Среди старых писем я нашёл также свёрнутую крохотным конвертиком бумагу, в которой хранилась (и хранится до сих пор) фиалка; на бумаге карандашная надпись, сделанная рукой моей бабушки Гали: «Фиалочки, которые Васенька прислал с фронта». Ничего больше у меня от деда, а у Юрваса от отца, не осталось, кроме нескольких потрескавшихся фотографий.

Впрочем, я вру. От деда Василия сохранилась также бумага, которая называется «Выпись изъ метрической книги» (за 1908 год) – большой сложенный вдвое листок, старинный шрифт, выцветшие чернила, неразборчивый крупный почерк.
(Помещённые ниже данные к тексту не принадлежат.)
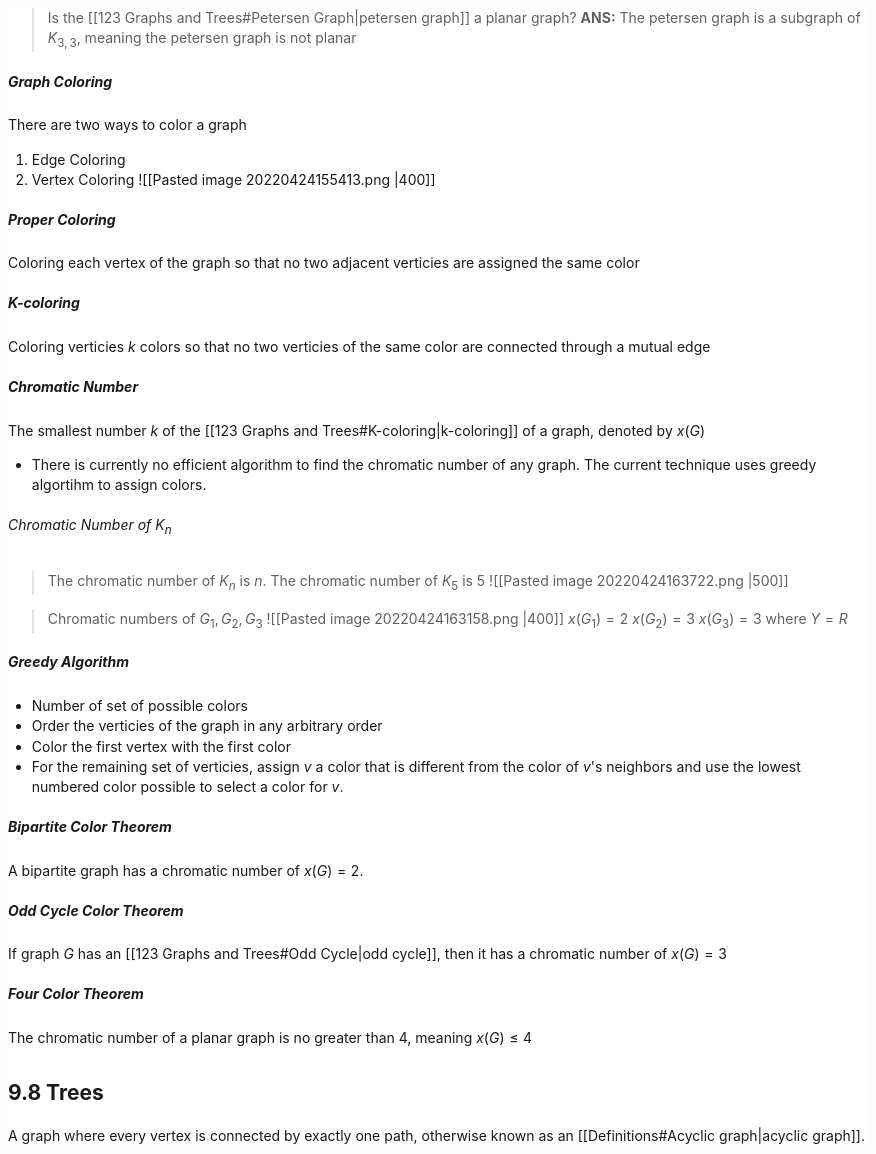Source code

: > Is the [[123 Graphs and Trees#Petersen Graph|petersen graph]] a planar graph?
> **ANS:** The petersen graph is a subgraph of $K_{3,3}$, meaning the petersen graph is not planar

##### Graph Coloring
There are two ways to color a graph
1. Edge Coloring
2. Vertex Coloring
![[Pasted image 20220424155413.png |400]]

##### Proper Coloring
Coloring each vertex of the graph so that no two adjacent verticies are assigned the same color

##### K-coloring
Coloring verticies $k$ colors so that no two verticies of the same color are connected through a mutual edge

##### Chromatic Number
The smallest number $k$ of the [[123 Graphs and Trees#K-coloring|k-coloring]] of a graph, denoted by $x(G)$
- There is currently no efficient algorithm to find the chromatic number of any graph. The current technique uses greedy algortihm to assign colors.

###### Chromatic Number of $K_n$ 
> The chromatic number of $K_n$ is $n$. The chromatic number of $K_5$ is 5
> ![[Pasted image 20220424163722.png |500]]
> 

> Chromatic numbers of $G_1, G_2, G_3$
> ![[Pasted image 20220424163158.png |400]]
> $x(G_1) = 2$
> $x(G_2) = 3$
> $x(G_3) = 3$ where $Y=R$

##### Greedy Algorithm
- Number of set of possible colors
- Order the verticies of the graph in any arbitrary order
- Color the first vertex with the first color
- For the remaining set of verticies, assign $v$ a color that is different from the color of $v$'s neighbors and use the lowest numbered color possible to select a color for $v$. 

##### Bipartite Color Theorem
A bipartite graph has a chromatic number of $x(G) = 2$.

##### Odd Cycle Color Theorem
If graph $G$ has an [[123 Graphs and Trees#Odd Cycle|odd cycle]], then it has a chromatic number of $x(G) = 3$

##### Four Color Theorem
The chromatic number of a planar graph is no greater than 4, meaning $x(G) \le 4$ 

## 9.8 Trees
A graph where every vertex is connected by exactly one path, otherwise known as an [[Definitions#Acyclic graph|acyclic graph]].
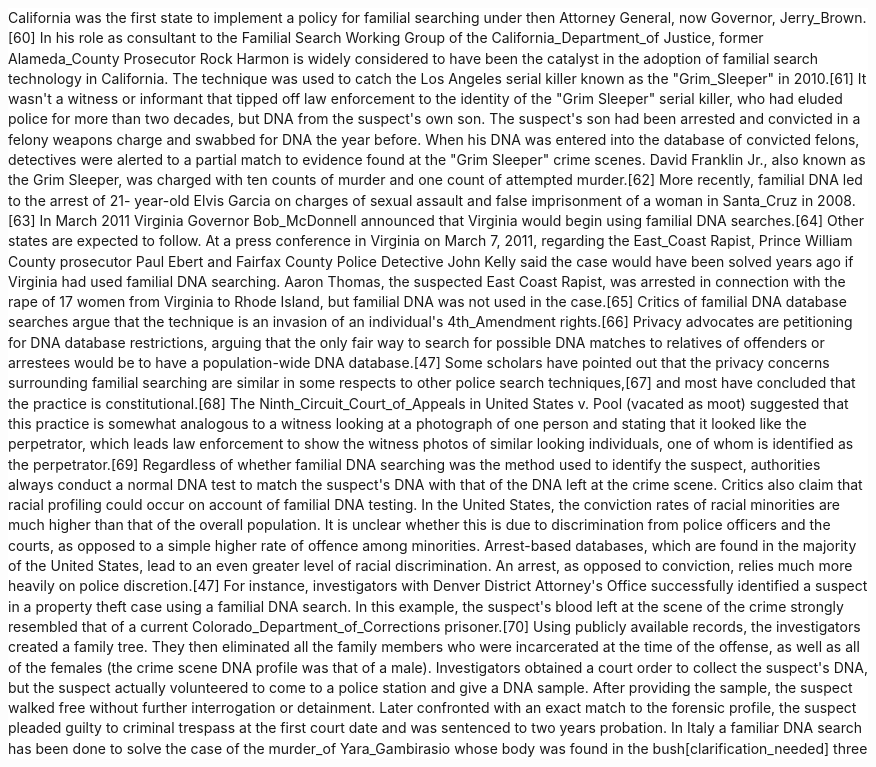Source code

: California was the first state to implement a policy for familial searching
under then Attorney General, now Governor, Jerry_Brown.[60] In his role as
consultant to the Familial Search Working Group of the California_Department_of
Justice, former Alameda_County Prosecutor Rock Harmon is widely considered to
have been the catalyst in the adoption of familial search technology in
California. The technique was used to catch the Los Angeles serial killer known
as the "Grim_Sleeper" in 2010.[61] It wasn't a witness or informant that tipped
off law enforcement to the identity of the "Grim Sleeper" serial killer, who
had eluded police for more than two decades, but DNA from the suspect's own
son. The suspect's son had been arrested and convicted in a felony weapons
charge and swabbed for DNA the year before. When his DNA was entered into the
database of convicted felons, detectives were alerted to a partial match to
evidence found at the "Grim Sleeper" crime scenes. David Franklin Jr., also
known as the Grim Sleeper, was charged with ten counts of murder and one count
of attempted murder.[62] More recently, familial DNA led to the arrest of 21-
year-old Elvis Garcia on charges of sexual assault and false imprisonment of a
woman in Santa_Cruz in 2008.[63] In March 2011 Virginia Governor Bob_McDonnell
announced that Virginia would begin using familial DNA searches.[64] Other
states are expected to follow.
At a press conference in Virginia on March 7, 2011, regarding the East_Coast
Rapist, Prince William County prosecutor Paul Ebert and Fairfax County Police
Detective John Kelly said the case would have been solved years ago if Virginia
had used familial DNA searching. Aaron Thomas, the suspected East Coast Rapist,
was arrested in connection with the rape of 17 women from Virginia to Rhode
Island, but familial DNA was not used in the case.[65]
Critics of familial DNA database searches argue that the technique is an
invasion of an individual's 4th_Amendment rights.[66] Privacy advocates are
petitioning for DNA database restrictions, arguing that the only fair way to
search for possible DNA matches to relatives of offenders or arrestees would be
to have a population-wide DNA database.[47] Some scholars have pointed out that
the privacy concerns surrounding familial searching are similar in some
respects to other police search techniques,[67] and most have concluded that
the practice is constitutional.[68] The Ninth_Circuit_Court_of_Appeals in
United States v. Pool (vacated as moot) suggested that this practice is
somewhat analogous to a witness looking at a photograph of one person and
stating that it looked like the perpetrator, which leads law enforcement to
show the witness photos of similar looking individuals, one of whom is
identified as the perpetrator.[69] Regardless of whether familial DNA searching
was the method used to identify the suspect, authorities always conduct a
normal DNA test to match the suspect's DNA with that of the DNA left at the
crime scene.
Critics also claim that racial profiling could occur on account of familial DNA
testing. In the United States, the conviction rates of racial minorities are
much higher than that of the overall population. It is unclear whether this is
due to discrimination from police officers and the courts, as opposed to a
simple higher rate of offence among minorities. Arrest-based databases, which
are found in the majority of the United States, lead to an even greater level
of racial discrimination. An arrest, as opposed to conviction, relies much more
heavily on police discretion.[47]
For instance, investigators with Denver District Attorney's Office successfully
identified a suspect in a property theft case using a familial DNA search. In
this example, the suspect's blood left at the scene of the crime strongly
resembled that of a current Colorado_Department_of_Corrections prisoner.[70]
Using publicly available records, the investigators created a family tree. They
then eliminated all the family members who were incarcerated at the time of the
offense, as well as all of the females (the crime scene DNA profile was that of
a male). Investigators obtained a court order to collect the suspect's DNA, but
the suspect actually volunteered to come to a police station and give a DNA
sample. After providing the sample, the suspect walked free without further
interrogation or detainment. Later confronted with an exact match to the
forensic profile, the suspect pleaded guilty to criminal trespass at the first
court date and was sentenced to two years probation.
In Italy a familiar DNA search has been done to solve the case of the murder_of
Yara_Gambirasio whose body was found in the bush[clarification_needed] three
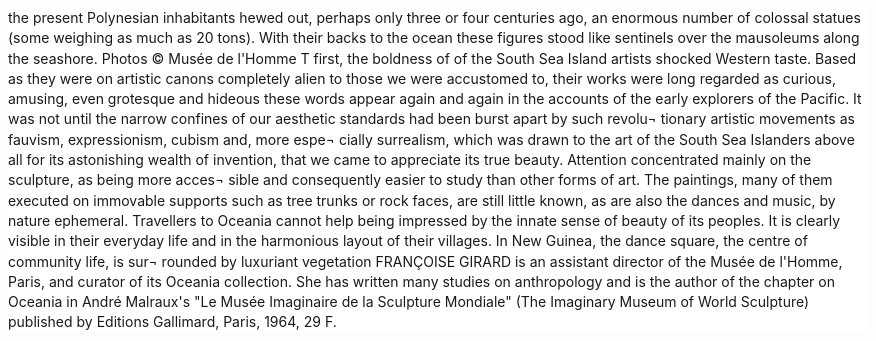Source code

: the present Polynesian
inhabitants hewed out,
perhaps only three
or four centuries ago,
an enormous number
of colossal statues
(some weighing
as much as 20 tons).
With their backs
to the ocean
these figures stood
like sentinels
over the mausoleums
along the seashore.
Photos © Musée de l'Homme
T first, the boldness of
of the South
Sea Island artists shocked Western
taste. Based as they were on artistic
canons completely alien to those we
were accustomed to, their works were
long regarded as curious, amusing,
even grotesque and hideous these
words appear again and again in the
accounts of the early explorers of the
Pacific. It was not until the narrow
confines of our aesthetic standards
had been burst apart by such revolu¬
tionary artistic movements as fauvism,
expressionism, cubism and, more espe¬
cially surrealism, which was drawn to
the art of the South Sea Islanders
above all for its astonishing wealth of
invention, that we came to appreciate
its true beauty.
Attention concentrated mainly on
the sculpture, as being more acces¬
sible and consequently easier to
study than other forms of art. The
paintings, many of them executed on
immovable supports such as tree
trunks or rock faces, are still little
known, as are also the dances and
music, by nature ephemeral.
Travellers to Oceania cannot help
being impressed by the innate sense
of beauty of its peoples. It is clearly
visible in their everyday life and in
the harmonious layout of their villages.
In New Guinea, the dance square,
the centre of community life, is sur¬
rounded by luxuriant vegetation
FRANÇOISE GIRARD is an assistant
director of the Musée de l'Homme, Paris,
and curator of its Oceania collection. She
has written many studies on anthropology
and is the author of the chapter on Oceania
in André Malraux's "Le Musée Imaginaire
de la Sculpture Mondiale" (The Imaginary
Museum of World Sculpture) published by
Editions Gallimard, Paris, 1964, 29 F.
Моя бабушка Галя (мать Юрваса) работала школьной учительницей. Я хорошо помню здание старой школы из красного кирпича, где она работала. Как-то раз отец провёл меня по местам своего детства, по закоулкам юности, показал школу и дом. Школа продолжает стоять, а вот дом теперь разрушен. Когда-то тот район назывался Лихоборы.

Юрвас, несмотря на то, что мама его была учительницей, читал мало, рос на улице, тесно соприкасался со шпаной, дрался, мастерил так называемые «самопалы» (самодельные пистолеты), с которыми наиболее суровые представители шпаны не расставались никогда. Драться он умел, обучившись этому делу в боксёрской школе, но выяснять отношения на кулаках не любил, как сам признавался мне потом. Он говорил, что именно умение пользоваться кулаками нередко подводило его, вселяло излишнюю самоуверенность, заставляло ввязываться в потасовки, в которые ввязываться было нельзя.

Иногда, уже в дни моего отрочества, Юрвас вдруг начинал напевать какую-нибудь блатную песню.